I wonder sometimes why I ended up with lupus. I have always struggled with some degree of self hate and when my body srated attacking itself it made since to think the psychological manifested itself physically. I have PTSD from childhood but have dealth with that thru therapy. I guess my body decided enough was enough and that I needed a wakeup call!!!!!!!! I have to learn to love my lupus....hating it does not help me maintain my wellness. Fighting it only makes it get stronger!!! I pray for my lupus flare to die down and I pray everyday for a remission. Apparently we attract positive or negative things in our lives and I have always been a bit of a pessimisst so I try to be like the people on this site that I admire.the ones who are living life to the fullest. I want to manifest kindness and compassion towards myself and my body. I need to let go of trying to control things that are not in my control.............all this takes time............Well need to try and get some zzzzzzzzzzzzz so signing off for now.
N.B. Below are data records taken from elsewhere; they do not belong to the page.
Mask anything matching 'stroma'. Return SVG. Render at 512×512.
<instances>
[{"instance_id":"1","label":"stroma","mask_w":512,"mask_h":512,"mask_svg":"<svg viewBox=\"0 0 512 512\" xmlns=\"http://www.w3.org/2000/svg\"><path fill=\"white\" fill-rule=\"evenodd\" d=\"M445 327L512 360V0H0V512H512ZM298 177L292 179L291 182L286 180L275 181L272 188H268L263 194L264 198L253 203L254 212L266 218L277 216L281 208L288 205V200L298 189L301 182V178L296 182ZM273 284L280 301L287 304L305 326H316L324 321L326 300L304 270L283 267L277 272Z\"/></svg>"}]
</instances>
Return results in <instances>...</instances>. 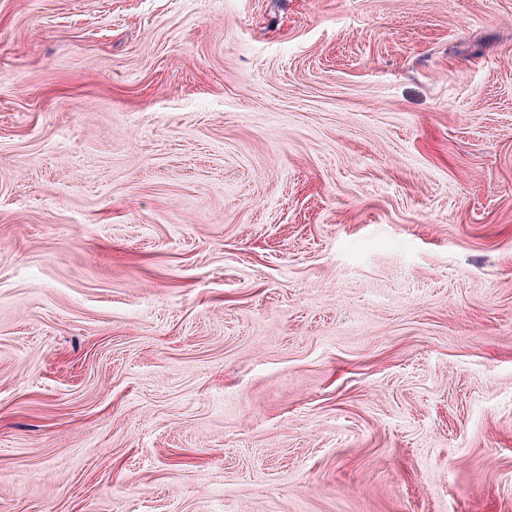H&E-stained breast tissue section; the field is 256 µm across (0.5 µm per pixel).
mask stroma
Returning <instances> with one entry per match:
<instances>
[{
  "label": "stroma",
  "instance_id": "stroma-1",
  "mask_svg": "<svg viewBox=\"0 0 512 512\" xmlns=\"http://www.w3.org/2000/svg\"><path fill=\"white\" fill-rule=\"evenodd\" d=\"M0 512H512V0H0Z\"/></svg>",
  "mask_w": 512,
  "mask_h": 512
}]
</instances>
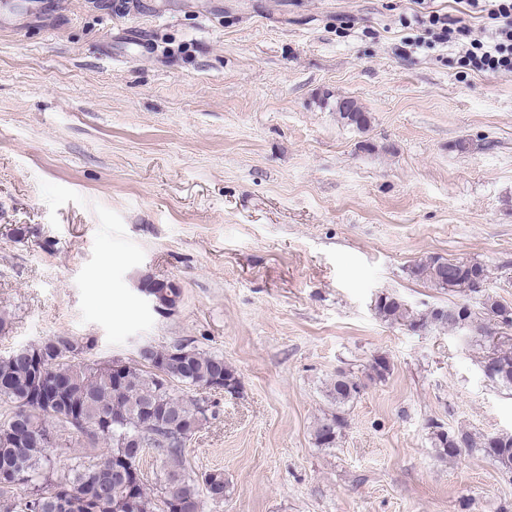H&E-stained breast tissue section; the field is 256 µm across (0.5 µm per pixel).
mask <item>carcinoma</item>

Lx
Comments
-
U have no air...oh my gosh...i do love the heat but when its that hot i need some ac... Thanks for commenting on my daughter's picture i am super proud of her :) :) Try to take care today and stay strong xoxo Dyan






Oh I do know the fatigue so well. I wish I could say I had the answer but I can't. Just rest when you can, try not to take on more than you have to. If you have been ordered to the couch -do it! LOL Be careful of what supplements you are taking-some may not be good for Lupus. Especially the immune system boosters. B vitamins help some with energy. Once I was on high-dose DHEA, but it is not for long term. Have you had your iron levels checked for anemia? Sometimes that adds to the fatigue. Eat leafy green veggies and fortified cereals for extra iron. Liver is good too if you can stand it. LOL Accepting the disease and not stressing about helps too. As you probably know, the stress from fighting it isn't good either. I think it's great that you can still work, as hard as it is, but you will have to give up other tiring activities to compensate for all you give of yourself by working. Accept any and all help that is offered! Like I said, if your partner is willing to clean for you-LET HIM! LOL Well, I guess that's my two cents for today. Hope it helps! :) Cheryl
BeautifulDreamer
Thanku sooo much for this awesome advice!!!!!!!!!!!!!!!!!!!!!!!!!